Either include the setup at the bottom, or take any scene containing a file node and watch it get published into a final destination and automatically updating the published Maya scene as it goes.

Main points to note.

  1. Files are extracted into a temporary directory first, called “stage”
  2. Integrator knows nothing of extraction, only files and final destinations
  3. Integrator updates paths given a mapping created during extraction.

This would also work for alembic caches and other resources referenced into Maya.

Here’s an example integrator that does this in a production environment.

I think with your example the need for an intermediate directory could even still be avoided. Instead of reading from a directory the integrator could just read from a list of paths, the resulting behaviour could remain the same. (We use an intermediate staging directory as well but it’s not a requirement for this to work.)

All the integrator needs to know is where to take files from.

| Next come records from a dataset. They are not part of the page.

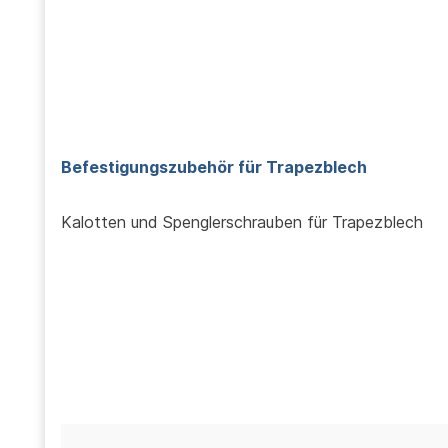
Befestigungszubehör für Trapezblech
Kalotten und Spenglerschrauben für Trapezblech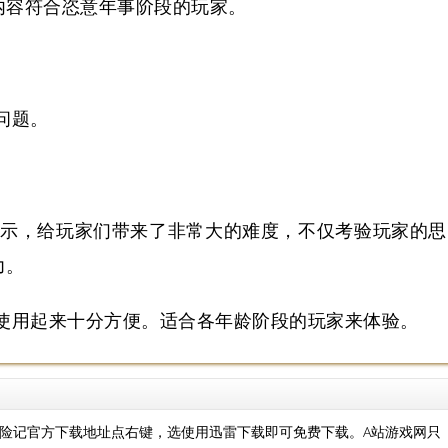
内容符合恣意年事阶段的玩家。
问题。
展示，给玩家们带来了非常大的难度，不仅考验玩家的思
力。
使用起来十分方便。适合各年龄阶段的玩家来体验。
险记官方下载地址点右键，选使用迅雷下载即可免费下载。A站游戏网只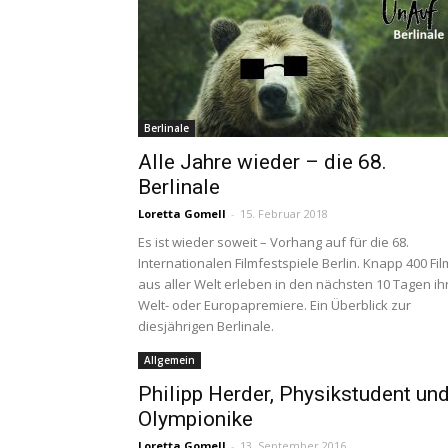
Berlinale
Alle Jahre wieder – die 68.
Berlinale
Loretta Gomell
-
15. Februar 2018
Es ist wieder soweit – Vorhang auf für die 68.
Internationalen Filmfestspiele Berlin. Knapp 400 Fi
aus aller Welt erleben in den nächsten 10 Tagen ih
Welt- oder Europapremiere. Ein Überblick zur
diesjährigen Berlinale.
Allgemein
Philipp Herder, Physikstudent un
Olympionike
Loretta Gomell
-
13. September 2016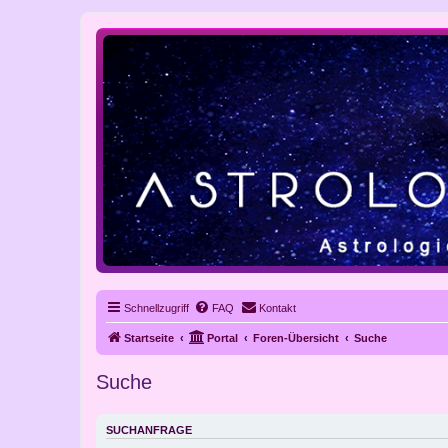
Schnellzugriff
FAQ
Kontakt
Startseite
Portal
Foren-Übersicht
Suche
Suche
SUCHANFRAGE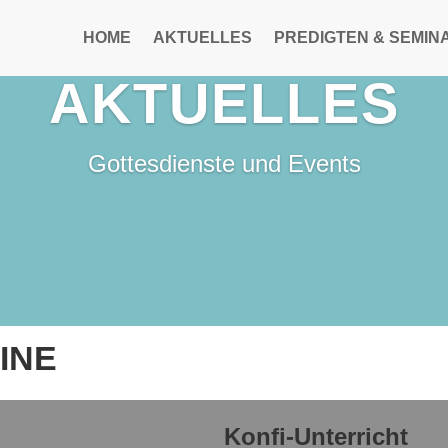
HOME
AKTUELLES
PREDIGTEN & SEMIN
AKTUELLES
Gottesdienste und Events
INE
Konfi-Unterricht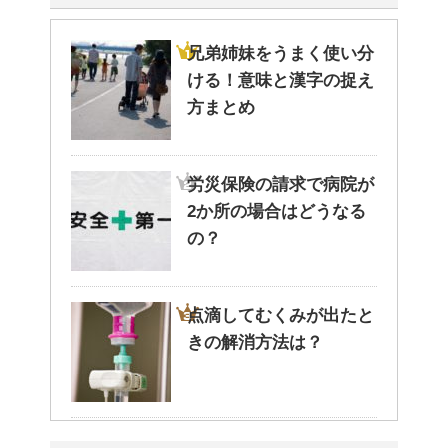
兄弟姉妹をうまく使い分
ける！意味と漢字の捉え
方まとめ
労災保険の請求で病院が
2か所の場合はどうなる
の？
点滴してむくみが出たと
きの解消方法は？
病院が領収書を発行して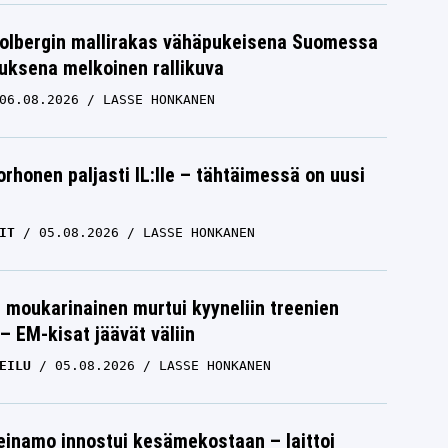
Solbergin mallirakas vähäpukeisena Suomessa
uksena melkoinen rallikuva
06.08.2026
LASSE HONKANEN
orhonen paljasti IL:lle – tähtäimessä on uusi
IT
05.08.2026
LASSE HONKANEN
moukarinainen murtui kyyneliin treenien
– EM-kisat jäävät väliin
EILU
05.08.2026
LASSE HONKANEN
einamo innostui kesämekostaan – laittoi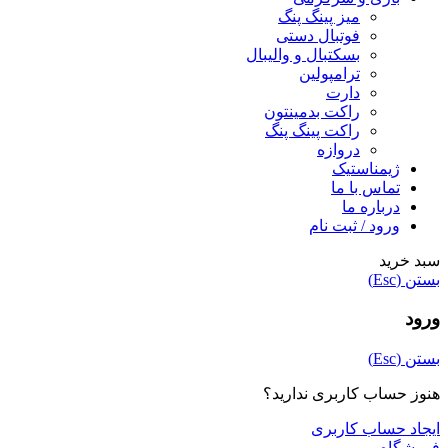
میز پینگ پنگ
فوتبال دستی
بسکتبال و والیبال
ترامپولین
دارت
راکت بدمینتون
راکت پینگ پنگ
دروازه
ژیمناستیک
تماس با ما
درباره ما
ورود / ثبت نام
سبد خرید
بستن (Esc)
ورود
بستن (Esc)
هنوز حساب کاربری ندارید؟
ایجاد حساب کاربری
فروشگاه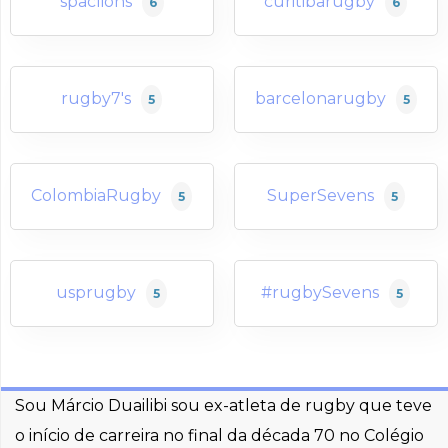
spaclions
curitibarugby
6
6
rugby7's
barcelonarugby
5
5
ColombiaRugby
SuperSevens
5
5
usprugby
#rugbySevens
5
5
Sou Márcio Duailibi sou ex-atleta de rugby que teve
o início de carreira no final da década 70 no Colégio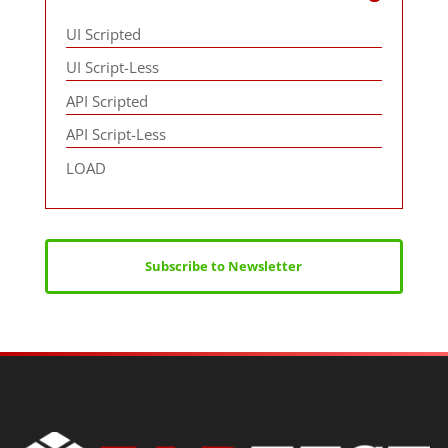
UI Scripted
UI Script-Less
API Scripted
API Script-Less
LOAD
Subscribe to Newsletter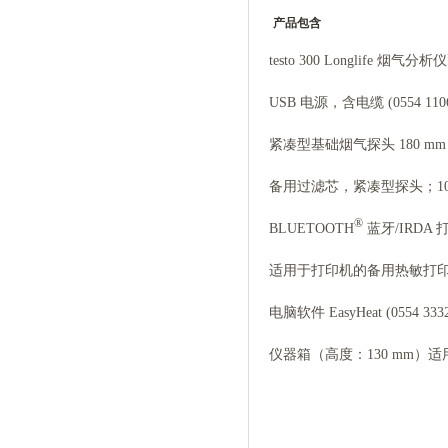
产品包含
testo 300 Longlife 烟气分
USB 电源，含电缆 (0554 110
紧凑型基础烟气探头 180 mm；Ø
备用过滤芯，紧凑型探头；10 个 (
®
BLUETOOTH
蓝牙/IRDA 
适用于打印机的备用热敏打印纸，不
电脑软件 EasyHeat (0554 333
仪器箱（高度：130 mm）适用于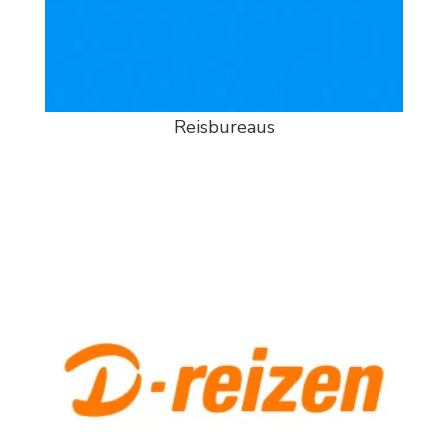
Reisbureaus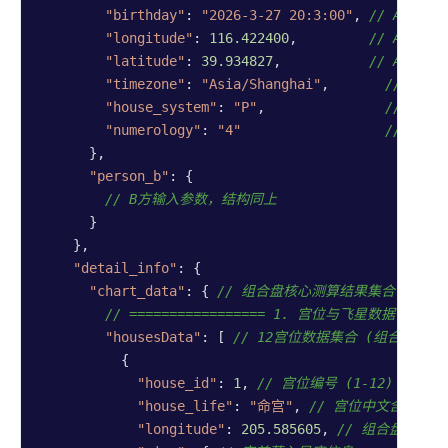
"birthday"
: 
"2026-3-27 20:3:00"
, 
// A方 出
"longitude"
: 
116.422400
,         
// A方 
"latitude"
: 
39.934827
,           
// A方 
"timezone"
: 
"Asia/Shanghai"
,       
// A方 
"house_system"
: 
"P"
,               
// A方
"numerology"
: 
"4"
// A方
      },

"person_b"
: {

// B方输入参数，结构同上
      }

    },

"detail_info"
: {

"chart_data"
: { 
// 组合盘核心测算结果集合 (作为
// ================= 1. 宫位与飞星数据 ======
"housesData"
: [ 
// 12宫位数据集合 (组合盘自身
          {

"house_id"
: 
1
, 
// 宫位编号 (1-12)
"house_life"
: 
"命宫"
, 
// 宫位中文含义，枚
"longitude"
: 
205.585605
, 
// 组合盘第一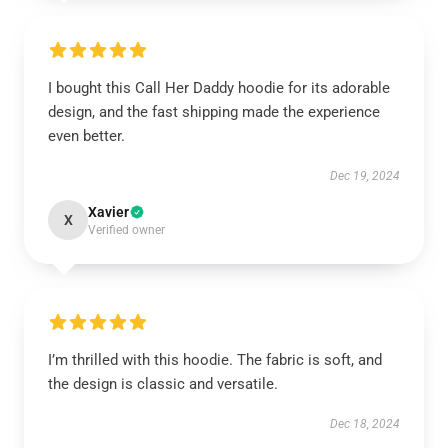
I bought this Call Her Daddy hoodie for its adorable
design, and the fast shipping made the experience
even better.
Dec 19, 2024
Xavier
X
Verified owner
I’m thrilled with this hoodie. The fabric is soft, and
the design is classic and versatile.
Dec 18, 2024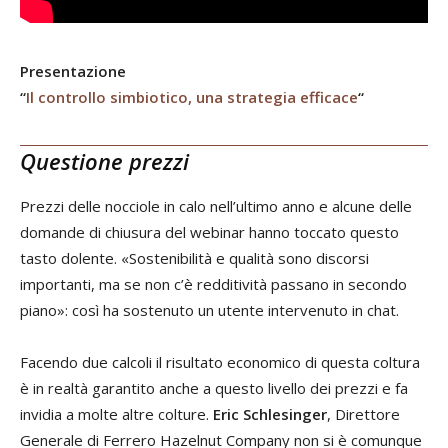
Presentazione
“
Il controllo simbiotico, una strategia efficace
“
Questione prezzi
Prezzi delle nocciole in calo nell’ultimo anno e alcune delle
domande di chiusura del webinar hanno toccato questo
tasto dolente. «Sostenibilità e qualità sono discorsi
importanti, ma se non c’è redditività passano in secondo
piano»: così ha sostenuto un utente intervenuto in chat.
Facendo due calcoli il risultato economico di questa coltura
è in realtà garantito anche a questo livello dei prezzi e fa
invidia a molte altre colture.
Eric Schlesinger
, Direttore
Generale di Ferrero Hazelnut Company non si è comunque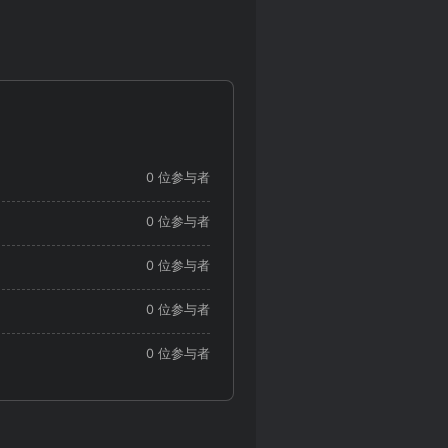
0 位参与者
0 位参与者
0 位参与者
0 位参与者
0 位参与者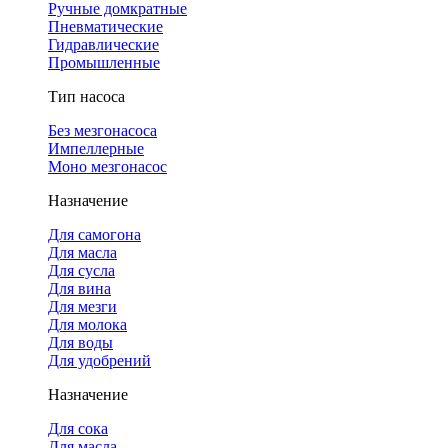
Ручные домкратные
Пневматические
Гидравлические
Промышленные
Тип насоса
Без мезгонасоса
Импеллерные
Моно мезгонасос
Назначение
Для самогона
Для масла
Для сусла
Для вина
Для мезги
Для молока
Для воды
Для удобрений
Назначение
Для сока
Для масла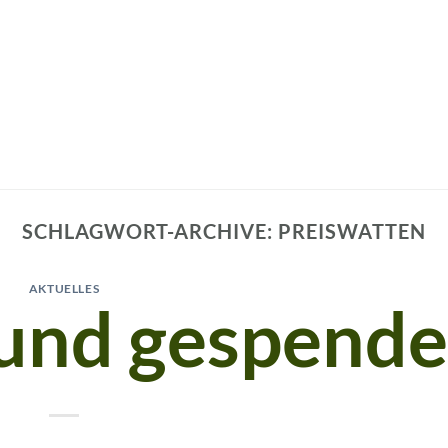
SCHLAGWORT-ARCHIVE:
PREISWATTEN
AKTUELLES
und gespende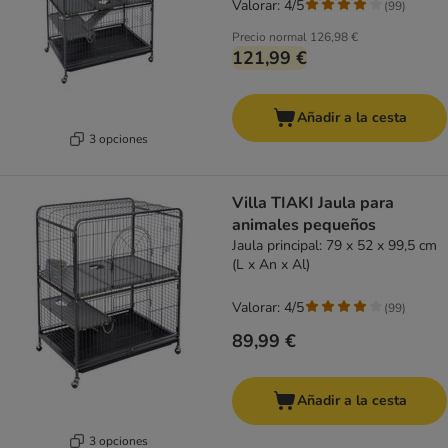
Valorar: 4/5
(
99
)
Precio normal
126,98 €
121,99 €
Añadir a la cesta
3 opciones
Villa TIAKI Jaula para
animales pequeños
Jaula principal: 79 x 52 x 99,5 cm
(L x An x Al)
Valorar: 4/5
(
99
)
89,99 €
Añadir a la cesta
3 opciones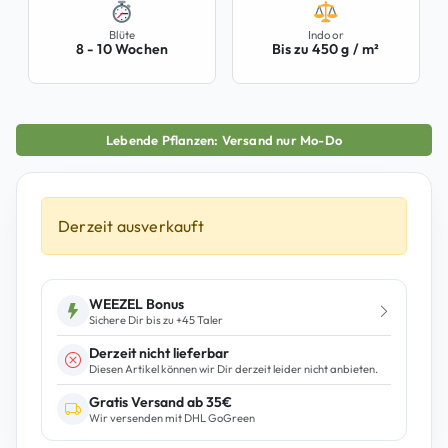
Blüte
Indoor
8 - 10 Wochen
Bis zu 450 g / m²
Lebende Pflanzen: Versand nur Mo-Do
Derzeit ausverkauft
WEEZEL Bonus
Sichere Dir bis zu +
45
Taler
Derzeit nicht lieferbar
Diesen Artikel können wir Dir derzeit leider nicht anbieten.
Gratis Versand ab 35€
Wir versenden mit DHL GoGreen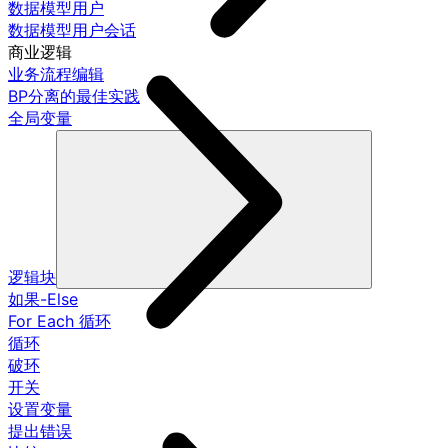
数据模型用户
数据模型用户会话
商业逻辑
业务流程编辑
BP分离的最佳实践
全局变量
逻辑块
如果-Else
For Each 循环
循环
破环
开关
设置变量
提出错误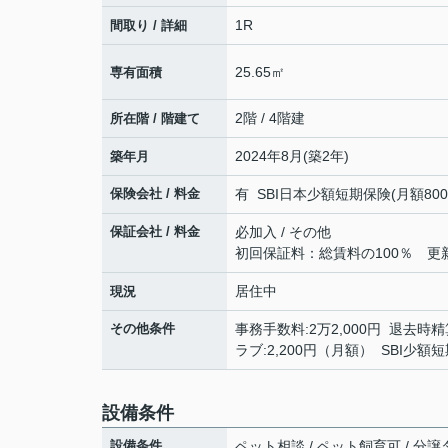
1R
間取り / 詳細
25.65㎡
専有面積
2階 / 4階建
所在階 / 階建て
2024年8月(築2年)
築年月
保険会社 / 料金
有 SBI日本少額短期保険(月額800円)
保証会社 / 料金
必加入 / その他
初回保証料：総賃料の100％ 更新時
居住中
現況
その他条件
事務手数料:2万2,000円 退去時精算
ラブ:2,200円（月額） SBI少
設備条件
設備条件
ペット相談 / ペット飼育可 / 分譲タ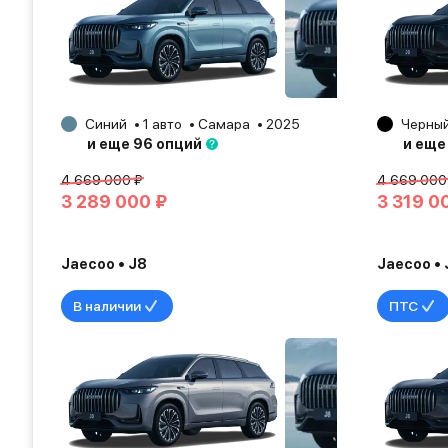
Синий
1 авто
Самара
2025
Черны
и еще 96 опций
и еще
4 669 000 ₽
4 669 000
3 289 000 ₽
3 319 0
Jaecoo • J8
Jaecoo • 
В наличии
ПТС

Note that this is made more complex because of:

  • Some plug-ins not storing paths as regular ascii (instead encoded attributes) in the maya ascii file format.
  • Differences between relative paths (stored in the ascii in the attributes) and the full paths (for the file transfers)
  • Search/replace for “sequences” might be trickier because they are not stored as their full paths but sometimes encoded with tex.<UDIM>.ext, tex.<f>.ext, tex%04d.exr

Though in essence this point just brings us back to:

It’s basically a post-process remapping the paths. Whether it’s using a standalone version of the host application or is doing a search-replace I think is irrelevant. Of course the post-process step could be as complex as you’d want to make it. Note that this remapping should be done before the files are transferred to their publish destination, otherwise a wrong version of the file (with the wrong mappings) is temporarily at that location.

Note that this only shows transferring files but does not actually define when and where the paths are remapped for caches, textures or other linked resources in the actual extracted scene file.